An event outside St Paul's Cathedral with Occupy London and international climate campaign 350.Org on 'Climate Impacts Day' was part of a worldwide event to 'connect the dots', connecting the evidence of weather disasters with global warming.
An event outside St Paul's Cathedral with Occupy London and international climate campaign 350.org on 'Climate Impacts Day' was part of a worldwide event to 'connect the dots', connecting the evidence of weather disasters with global warming.
This was advertised as a 'fun day', but one with a deeply serious purpose, aiming to mobilise public support for the urgent action by governments around the world needed to avert climate disaster.

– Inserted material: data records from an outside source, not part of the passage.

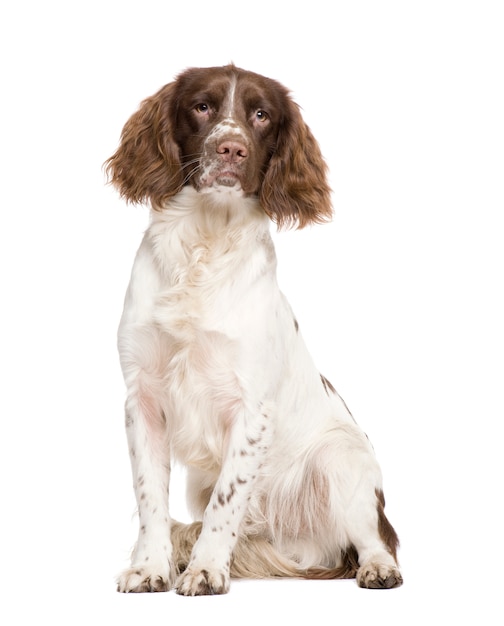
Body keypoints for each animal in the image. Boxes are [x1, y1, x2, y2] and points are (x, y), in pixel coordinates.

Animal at [105, 64, 402, 596]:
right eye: (202, 106)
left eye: (262, 115)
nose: (231, 148)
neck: (205, 242)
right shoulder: (142, 400)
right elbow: (149, 498)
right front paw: (151, 567)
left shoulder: (250, 409)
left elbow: (227, 501)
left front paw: (205, 570)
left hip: (342, 459)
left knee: (378, 538)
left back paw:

The campaign points out the increasing prevalence of extreme climate effects we are already seeing - including perhaps our own minor problems with drought and a record rainfall last month. 350.org takes its name from what it considers as the maximum sustainable level of carbon dioxide in the atmosphere - 350ppm, well below the current level of 394ppmn
Around the world we have seen many much more serious events - the Russian heatwave in 2010 which killed 55,000 and cost $15 billion, the famine in the Horn of Africa when rainy seasons failed in 2010 and 2011, the same year there were unusual monsoon rains in Thailand the killed 600 and cost the country 18% of its GDP. In 2010, Pakistan both suffered from the hottest temperature ever recorded in Asia - 53.5 C / 128.3 F and the floods which were the most expensive natural disaster in the nation’s history causing $9.5 billion in
damage and displacing 20 million people.
The event at St Paul's was organised by Occupy London's Energy, Equity and Environment Group together with 350.org and also included International Stop the Tar Sands Day (ISTSDay), against the excessive climate impact of newer fossil-fuel energy sources including tar sands, oil shale and fracking for gas.
The day started with playing the 'Giant Twister' game on large sheets marked with coloured circles for fire (red), flood Blue), tornado (green) and drought (yellow). A spinner was used to select a combination of limb and colour which each player had to adopt, such as putting their left hand on a red symbol, while keeping their other hand and legs on the previously selected circles, sometimes resulting in some interesting contortions. With each selection came the reading of a climate change-related fact - such as:
'In 2010, the Aceh province of Indonesia
alone lost 80% of its coral reefs.'
Next came a couple of performances, one by poet Danny Chivers with some interactive environmental poems, one about how people avoid action over climate change with a chorus ending "Don't give me the facts because I don't want to know."
After these some of those present went on a Climate Impacts Tour, visiting some places with some involvement in our failure to deal with climate change. Starting with the Nat West Bank next to St Pauls, which finances many of the highly polluting schemes, the protesters, led by Chivers and another performance poet, Pete (The Temp) along with George Barder of Occupy London the group walked across the Millennium Bridge with a portable PA system to hold short protests outside Tate Modern and the Globe Theatre, both accepting sponsorship from BP.
BP have recently abandoned all work on renewable energy except for some support for environmentally unsound biofuels. Chivers told us about the question he asked as the holder of a single share in BP at their recent AGM where he led a protest against their anti-environment policies, which include involvement in the Alberta tar sands, and, outside the Globe, where people were queuing to enter for a performance supported by BP as a Premier Partner of the London 2012 Cultural Olympiad, performed single-handed the ''Shakespearian' protest made at the opening of the Royal Shakespeare Company's BP sponsored World Shakespeare Festival.
Their performance was supported by many of the audience at that event as well as many leading theatre and art professionals, and some of the security staff at the Globe and much of the public seemed to appreciate today's brief protest outside their theatre.
Back at St Paul's, there were various addresses, including one on tar sands, as today was also International Stop the Tar Sands Day. Another speaker, Louise Kulbicki, outlined the plan to give a clear legal definition of the crime of man-made ecocide and to add it to the four existing international crimes currently recognised in the Rome statute. Strangely ecocide during the time of war is apparently already a crime, but not during peace. She is one of those competing to address this June's Rio Earth Summit and and has a video on the 'Win A Date With History' site. Occupy London's George Barder gave an impassioned and lucid speech dealing with the financial crisis and climate change.
This was a General Meeting of Occupy London, and there was a session with small groups of people discussing ways to take action against climate change forward with a report back to the full meeting. There was also more performance poetry from Pete (The Temp.)
At 4pm there was a short talk about 350.org and the Join the Dots campaign, before people posed for a couple of group pictures in front of St Paul's Cathedral to be uploaded to the web, joining those from the many other 'Connect the Dots' events around the world. I left after this while others were continuing to Tate Modern for a showing of films.